Calculating Cross Entropy in TensorFlow

Question

I am having a hard time with calculating cross entropy in tensorflow. In particular, I am using the function:

tf.nn.softmax_cross_entropy_with_logits()

Using what is seemingly simple code, I can only get it to return a zero

import tensorflow as tf
import numpy as np

sess = tf.InteractiveSession()

a = tf.placeholder(tf.float32, shape =[None, 1])
b = tf.placeholder(tf.float32, shape = [None, 1])
sess.run(tf.global_variables_initializer())
c = tf.nn.softmax_cross_entropy_with_logits(
    logits=b, labels=a
).eval(feed_dict={b:np.array([[0.45]]), a:np.array([[0.2]])})
print c

returns

0

My understanding of cross entropy is as follows:

H(p,q) = p(x)*log(q(x))

Where p(x) is the true probability of event x and q(x) is the predicted probability of event x.

There if input any two numbers for p(x) and q(x) are used such that

0<p(x)<1 AND 0<q(x)<1

there should be a nonzero cross entropy. I am expecting that I am using tensorflow incorrectly. Thanks in advance for any help.

Answer 1

Here is an implementation in Tensorflow 2.0 in case somebody else (me probably) needs it in the future.

@tf.function
def cross_entropy(x, y, epsilon = 1e-9):
    return -2 * tf.reduce_mean(y * tf.math.log(x + epsilon), -1) / tf.math.log(2.)

x = tf.constant([
    [1.0,0],
    [0.5,0.5],
    [.75,.25]
    ]
,dtype=tf.float32)

with tf.GradientTape() as tape:
    tape.watch(x)
    y = entropy(x, x)

tf.print(y)
tf.print(tape.gradient(y, x))

Output

[-0 1 0.811278105]
[[-1.44269502 29.8973541]
 [-0.442695022 -0.442695022]
 [-1.02765751 0.557305]]

Answer 2

In addition to Don's answer (+1), this answer written by mrry may interest you, as it gives the formula to calculate the cross entropy in TensorFlow:

An alternative way to write:

xent = tf.nn.softmax_cross_entropy_with_logits(logits, labels)

...would be:

softmax = tf.nn.softmax(logits)
xent = -tf.reduce_sum(labels * tf.log(softmax), 1)

However, this alternative would be (i) less numerically stable (since the softmax may compute much larger values) and (ii) less efficient (since some redundant computation would happen in the backprop). For real uses, we recommend that you use tf.nn.softmax_cross_entropy_with_logits().

Answer 3

Like they say, you can't spell "softmax_cross_entropy_with_logits" without "softmax". Softmax of [0.45] is [1], and log(1) is 0.

Measures the probability error in discrete classification tasks in which the classes are mutually exclusive (each entry is in exactly one class). For example, each CIFAR-10 image is labeled with one and only one label: an image can be a dog or a truck, but not both.

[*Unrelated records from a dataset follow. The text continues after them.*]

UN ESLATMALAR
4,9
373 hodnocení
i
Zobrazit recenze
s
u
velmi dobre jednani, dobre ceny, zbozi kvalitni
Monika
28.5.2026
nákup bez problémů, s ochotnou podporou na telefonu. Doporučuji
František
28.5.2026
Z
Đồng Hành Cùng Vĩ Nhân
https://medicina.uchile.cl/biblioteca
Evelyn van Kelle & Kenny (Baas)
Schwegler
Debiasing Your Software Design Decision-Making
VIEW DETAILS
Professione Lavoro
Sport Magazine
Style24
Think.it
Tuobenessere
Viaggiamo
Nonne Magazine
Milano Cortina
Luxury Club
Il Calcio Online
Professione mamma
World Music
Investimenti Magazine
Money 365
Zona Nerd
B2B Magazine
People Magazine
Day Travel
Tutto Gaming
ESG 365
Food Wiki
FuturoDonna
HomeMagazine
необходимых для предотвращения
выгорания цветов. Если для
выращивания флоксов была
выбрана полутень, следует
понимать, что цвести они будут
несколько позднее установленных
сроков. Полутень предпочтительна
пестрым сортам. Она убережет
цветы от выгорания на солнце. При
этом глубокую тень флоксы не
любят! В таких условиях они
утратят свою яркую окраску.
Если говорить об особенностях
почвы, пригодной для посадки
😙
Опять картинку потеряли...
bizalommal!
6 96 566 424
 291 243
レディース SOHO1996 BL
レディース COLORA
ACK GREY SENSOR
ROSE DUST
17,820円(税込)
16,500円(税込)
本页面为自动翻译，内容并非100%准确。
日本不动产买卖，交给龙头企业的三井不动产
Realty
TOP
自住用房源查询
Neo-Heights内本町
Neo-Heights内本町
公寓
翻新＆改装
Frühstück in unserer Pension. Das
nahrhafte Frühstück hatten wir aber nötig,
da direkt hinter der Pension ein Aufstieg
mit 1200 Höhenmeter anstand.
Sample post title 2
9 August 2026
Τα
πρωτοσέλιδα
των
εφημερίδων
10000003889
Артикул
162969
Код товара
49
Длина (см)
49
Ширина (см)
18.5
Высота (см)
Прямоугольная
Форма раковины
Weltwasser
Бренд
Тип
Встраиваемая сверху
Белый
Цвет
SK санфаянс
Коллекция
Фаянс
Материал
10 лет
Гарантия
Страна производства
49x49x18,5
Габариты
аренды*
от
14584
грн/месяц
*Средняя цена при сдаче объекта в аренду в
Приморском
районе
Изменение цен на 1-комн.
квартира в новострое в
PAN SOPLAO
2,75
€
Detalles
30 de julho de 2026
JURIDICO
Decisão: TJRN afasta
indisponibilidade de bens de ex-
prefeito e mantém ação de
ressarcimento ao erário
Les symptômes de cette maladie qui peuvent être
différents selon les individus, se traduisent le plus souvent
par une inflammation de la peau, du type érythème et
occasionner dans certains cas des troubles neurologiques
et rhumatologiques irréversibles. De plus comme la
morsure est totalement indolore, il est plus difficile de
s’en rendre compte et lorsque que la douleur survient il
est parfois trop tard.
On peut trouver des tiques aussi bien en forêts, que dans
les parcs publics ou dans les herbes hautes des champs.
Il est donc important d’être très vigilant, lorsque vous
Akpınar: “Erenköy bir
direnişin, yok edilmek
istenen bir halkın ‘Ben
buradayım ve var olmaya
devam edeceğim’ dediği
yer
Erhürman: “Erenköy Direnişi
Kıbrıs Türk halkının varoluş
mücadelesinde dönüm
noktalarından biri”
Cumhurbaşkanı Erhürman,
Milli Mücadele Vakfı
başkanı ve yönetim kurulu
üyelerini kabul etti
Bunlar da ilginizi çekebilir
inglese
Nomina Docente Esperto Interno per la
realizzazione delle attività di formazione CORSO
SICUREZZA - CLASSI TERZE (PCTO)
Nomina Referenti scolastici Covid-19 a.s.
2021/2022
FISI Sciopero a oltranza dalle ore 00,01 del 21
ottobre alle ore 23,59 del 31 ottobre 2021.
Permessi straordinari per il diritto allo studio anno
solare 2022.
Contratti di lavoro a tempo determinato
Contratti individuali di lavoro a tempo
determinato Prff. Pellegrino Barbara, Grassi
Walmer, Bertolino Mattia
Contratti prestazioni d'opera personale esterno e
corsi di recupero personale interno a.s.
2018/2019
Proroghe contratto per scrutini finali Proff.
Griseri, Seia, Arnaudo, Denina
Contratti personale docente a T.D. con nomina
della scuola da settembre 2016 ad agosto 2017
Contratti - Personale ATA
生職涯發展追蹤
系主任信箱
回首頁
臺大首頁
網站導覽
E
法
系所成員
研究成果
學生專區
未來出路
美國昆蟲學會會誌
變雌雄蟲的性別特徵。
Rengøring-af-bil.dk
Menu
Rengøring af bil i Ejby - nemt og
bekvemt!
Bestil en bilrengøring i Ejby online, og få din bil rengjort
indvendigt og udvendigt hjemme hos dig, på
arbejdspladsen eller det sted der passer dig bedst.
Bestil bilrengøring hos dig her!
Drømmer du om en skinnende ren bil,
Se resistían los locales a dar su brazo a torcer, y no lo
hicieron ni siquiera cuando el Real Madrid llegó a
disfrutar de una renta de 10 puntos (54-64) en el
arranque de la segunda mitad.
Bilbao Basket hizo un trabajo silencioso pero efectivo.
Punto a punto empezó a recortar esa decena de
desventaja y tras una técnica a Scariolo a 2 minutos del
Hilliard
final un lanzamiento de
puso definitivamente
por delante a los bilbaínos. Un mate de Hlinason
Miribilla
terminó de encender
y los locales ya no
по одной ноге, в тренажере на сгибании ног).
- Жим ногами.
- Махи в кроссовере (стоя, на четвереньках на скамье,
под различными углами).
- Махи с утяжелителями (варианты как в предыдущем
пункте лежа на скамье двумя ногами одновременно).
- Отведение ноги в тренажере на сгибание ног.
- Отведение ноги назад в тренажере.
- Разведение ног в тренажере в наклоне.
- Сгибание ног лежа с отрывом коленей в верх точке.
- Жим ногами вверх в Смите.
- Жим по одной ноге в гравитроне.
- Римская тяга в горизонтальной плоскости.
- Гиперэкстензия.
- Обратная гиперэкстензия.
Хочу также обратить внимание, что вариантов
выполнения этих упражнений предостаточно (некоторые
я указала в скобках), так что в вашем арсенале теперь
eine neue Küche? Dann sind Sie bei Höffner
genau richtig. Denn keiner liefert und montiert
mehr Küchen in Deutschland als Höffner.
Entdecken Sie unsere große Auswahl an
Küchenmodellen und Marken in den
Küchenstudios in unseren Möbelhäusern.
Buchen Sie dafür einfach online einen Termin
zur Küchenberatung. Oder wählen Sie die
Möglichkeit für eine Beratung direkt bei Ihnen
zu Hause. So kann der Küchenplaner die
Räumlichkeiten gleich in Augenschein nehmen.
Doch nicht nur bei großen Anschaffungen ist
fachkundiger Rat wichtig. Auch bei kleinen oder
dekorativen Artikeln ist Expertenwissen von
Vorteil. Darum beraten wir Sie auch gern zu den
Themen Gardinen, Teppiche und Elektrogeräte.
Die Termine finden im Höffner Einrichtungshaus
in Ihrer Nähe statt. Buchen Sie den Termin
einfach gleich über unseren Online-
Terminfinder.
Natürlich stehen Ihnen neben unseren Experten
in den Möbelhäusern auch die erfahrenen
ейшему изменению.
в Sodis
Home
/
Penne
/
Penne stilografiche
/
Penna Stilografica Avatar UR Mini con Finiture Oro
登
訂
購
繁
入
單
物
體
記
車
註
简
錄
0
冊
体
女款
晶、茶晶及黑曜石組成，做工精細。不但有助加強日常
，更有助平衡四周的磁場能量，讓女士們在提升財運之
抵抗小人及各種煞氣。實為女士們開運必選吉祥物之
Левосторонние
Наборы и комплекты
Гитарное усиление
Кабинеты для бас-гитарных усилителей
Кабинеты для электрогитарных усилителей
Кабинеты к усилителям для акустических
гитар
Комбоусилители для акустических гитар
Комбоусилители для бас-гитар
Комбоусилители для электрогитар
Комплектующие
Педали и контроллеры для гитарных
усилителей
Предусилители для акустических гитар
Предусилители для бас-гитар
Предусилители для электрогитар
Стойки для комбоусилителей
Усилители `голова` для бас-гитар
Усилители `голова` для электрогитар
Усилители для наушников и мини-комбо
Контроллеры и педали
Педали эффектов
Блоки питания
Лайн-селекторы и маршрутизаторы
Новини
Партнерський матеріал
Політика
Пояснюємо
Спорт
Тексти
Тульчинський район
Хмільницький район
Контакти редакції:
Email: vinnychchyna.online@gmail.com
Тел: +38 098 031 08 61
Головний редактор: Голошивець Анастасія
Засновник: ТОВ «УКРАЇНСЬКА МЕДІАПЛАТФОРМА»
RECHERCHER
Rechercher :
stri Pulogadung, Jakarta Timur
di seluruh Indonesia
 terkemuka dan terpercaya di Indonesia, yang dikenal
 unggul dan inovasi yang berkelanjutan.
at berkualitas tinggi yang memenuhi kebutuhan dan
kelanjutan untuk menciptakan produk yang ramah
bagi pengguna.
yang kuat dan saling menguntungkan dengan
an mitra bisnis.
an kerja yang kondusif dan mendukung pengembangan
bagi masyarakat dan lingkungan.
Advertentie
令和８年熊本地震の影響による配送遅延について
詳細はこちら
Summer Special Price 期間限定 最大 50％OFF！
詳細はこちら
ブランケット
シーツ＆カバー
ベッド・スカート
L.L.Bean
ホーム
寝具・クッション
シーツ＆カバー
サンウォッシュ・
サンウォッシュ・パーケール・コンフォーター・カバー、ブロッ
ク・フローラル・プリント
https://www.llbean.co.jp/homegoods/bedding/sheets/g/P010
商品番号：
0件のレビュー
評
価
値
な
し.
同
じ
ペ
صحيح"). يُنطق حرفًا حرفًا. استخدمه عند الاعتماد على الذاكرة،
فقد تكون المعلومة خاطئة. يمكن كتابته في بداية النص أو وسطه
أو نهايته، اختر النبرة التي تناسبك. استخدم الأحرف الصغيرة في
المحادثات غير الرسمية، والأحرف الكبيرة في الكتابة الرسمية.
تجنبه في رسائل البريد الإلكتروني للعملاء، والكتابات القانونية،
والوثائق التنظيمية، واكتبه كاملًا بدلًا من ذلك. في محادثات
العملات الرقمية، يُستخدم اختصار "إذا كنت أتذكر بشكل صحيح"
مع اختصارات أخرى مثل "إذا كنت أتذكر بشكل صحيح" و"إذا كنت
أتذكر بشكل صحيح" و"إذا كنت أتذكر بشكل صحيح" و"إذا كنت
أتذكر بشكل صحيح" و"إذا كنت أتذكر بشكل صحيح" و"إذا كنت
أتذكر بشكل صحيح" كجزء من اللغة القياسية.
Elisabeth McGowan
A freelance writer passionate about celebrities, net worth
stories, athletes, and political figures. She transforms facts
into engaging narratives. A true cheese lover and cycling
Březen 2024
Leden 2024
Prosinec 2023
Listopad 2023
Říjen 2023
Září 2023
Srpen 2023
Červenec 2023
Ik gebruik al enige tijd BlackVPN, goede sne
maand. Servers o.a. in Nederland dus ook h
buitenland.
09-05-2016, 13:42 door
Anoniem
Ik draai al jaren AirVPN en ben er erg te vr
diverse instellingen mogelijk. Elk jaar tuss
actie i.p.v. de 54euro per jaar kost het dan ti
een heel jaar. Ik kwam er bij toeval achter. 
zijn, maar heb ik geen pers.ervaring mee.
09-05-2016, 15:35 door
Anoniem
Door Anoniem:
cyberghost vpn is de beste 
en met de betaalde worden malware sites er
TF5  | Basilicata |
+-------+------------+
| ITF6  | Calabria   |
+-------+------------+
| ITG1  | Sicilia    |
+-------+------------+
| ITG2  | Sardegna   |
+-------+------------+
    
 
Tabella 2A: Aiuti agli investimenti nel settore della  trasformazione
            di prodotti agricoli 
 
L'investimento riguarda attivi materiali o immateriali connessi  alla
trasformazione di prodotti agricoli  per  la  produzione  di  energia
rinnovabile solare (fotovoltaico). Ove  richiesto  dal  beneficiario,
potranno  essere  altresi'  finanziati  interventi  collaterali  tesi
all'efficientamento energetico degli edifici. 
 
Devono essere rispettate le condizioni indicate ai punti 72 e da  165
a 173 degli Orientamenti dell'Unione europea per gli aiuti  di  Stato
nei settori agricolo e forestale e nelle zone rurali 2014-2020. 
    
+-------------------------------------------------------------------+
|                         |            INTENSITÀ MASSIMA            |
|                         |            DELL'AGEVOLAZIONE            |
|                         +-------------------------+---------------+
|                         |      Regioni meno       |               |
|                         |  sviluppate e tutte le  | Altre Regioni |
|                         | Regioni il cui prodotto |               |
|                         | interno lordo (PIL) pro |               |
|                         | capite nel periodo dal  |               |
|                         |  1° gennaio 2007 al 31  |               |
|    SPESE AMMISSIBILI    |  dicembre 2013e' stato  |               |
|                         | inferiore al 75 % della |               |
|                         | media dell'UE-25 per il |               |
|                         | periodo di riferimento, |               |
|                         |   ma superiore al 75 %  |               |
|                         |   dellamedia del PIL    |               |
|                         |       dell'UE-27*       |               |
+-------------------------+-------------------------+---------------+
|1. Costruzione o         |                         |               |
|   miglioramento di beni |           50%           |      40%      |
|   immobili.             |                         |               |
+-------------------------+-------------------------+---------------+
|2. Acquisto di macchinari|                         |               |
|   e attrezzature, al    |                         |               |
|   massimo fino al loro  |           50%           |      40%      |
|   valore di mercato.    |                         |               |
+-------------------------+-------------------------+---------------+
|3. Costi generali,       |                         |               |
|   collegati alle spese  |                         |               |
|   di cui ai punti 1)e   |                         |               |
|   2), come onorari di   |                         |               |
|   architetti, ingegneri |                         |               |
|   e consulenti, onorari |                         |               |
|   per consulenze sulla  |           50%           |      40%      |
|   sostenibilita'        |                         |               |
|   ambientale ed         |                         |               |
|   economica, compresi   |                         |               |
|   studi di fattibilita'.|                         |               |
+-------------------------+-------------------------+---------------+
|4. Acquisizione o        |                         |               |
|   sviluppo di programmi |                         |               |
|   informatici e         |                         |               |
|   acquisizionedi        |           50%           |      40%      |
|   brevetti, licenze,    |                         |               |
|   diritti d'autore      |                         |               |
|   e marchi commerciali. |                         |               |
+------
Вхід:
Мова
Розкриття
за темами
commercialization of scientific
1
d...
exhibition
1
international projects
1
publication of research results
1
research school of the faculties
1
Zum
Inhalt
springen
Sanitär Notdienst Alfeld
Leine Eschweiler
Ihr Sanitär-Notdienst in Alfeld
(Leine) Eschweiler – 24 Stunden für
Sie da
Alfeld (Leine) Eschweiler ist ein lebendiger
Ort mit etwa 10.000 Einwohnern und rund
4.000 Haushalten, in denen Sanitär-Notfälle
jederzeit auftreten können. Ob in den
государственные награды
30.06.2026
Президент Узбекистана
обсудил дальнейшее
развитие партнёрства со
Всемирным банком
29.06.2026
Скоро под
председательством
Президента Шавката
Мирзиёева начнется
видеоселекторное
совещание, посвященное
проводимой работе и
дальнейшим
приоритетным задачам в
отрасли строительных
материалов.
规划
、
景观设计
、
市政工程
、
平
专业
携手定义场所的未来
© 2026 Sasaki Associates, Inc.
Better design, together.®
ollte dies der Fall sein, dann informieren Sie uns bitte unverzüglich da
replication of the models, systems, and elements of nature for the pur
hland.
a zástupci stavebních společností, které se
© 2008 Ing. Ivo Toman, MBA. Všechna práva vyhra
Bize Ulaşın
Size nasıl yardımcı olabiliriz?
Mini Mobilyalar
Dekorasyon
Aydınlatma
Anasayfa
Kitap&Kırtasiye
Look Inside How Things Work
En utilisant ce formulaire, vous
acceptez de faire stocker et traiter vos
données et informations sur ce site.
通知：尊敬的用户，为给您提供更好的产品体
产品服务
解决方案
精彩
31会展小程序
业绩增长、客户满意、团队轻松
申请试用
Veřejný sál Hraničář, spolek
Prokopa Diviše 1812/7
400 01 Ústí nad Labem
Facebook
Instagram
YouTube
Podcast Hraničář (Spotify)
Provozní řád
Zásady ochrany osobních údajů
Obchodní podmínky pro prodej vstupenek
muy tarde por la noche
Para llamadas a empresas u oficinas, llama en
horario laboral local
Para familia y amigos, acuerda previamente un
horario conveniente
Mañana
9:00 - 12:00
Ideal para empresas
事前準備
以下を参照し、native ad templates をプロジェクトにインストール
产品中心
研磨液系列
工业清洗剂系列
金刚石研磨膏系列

NOTE: While the classes are mutually exclusive, their probabilities need not be. All that is required is that each row of labels is a valid probability distribution. If they are not, the computation of the gradient will be incorrect.

If using exclusive labels (wherein one and only one class is true at a time), see sparse_softmax_cross_entropy_with_logits.

WARNING: This op expects unscaled logits, since it performs a softmax on logits internally for efficiency. Do not call this op with the output of softmax, as it will produce incorrect results.

logits and labels must have the same shape [batch_size, num_classes] and the same dtype (either float16, float32, or float64).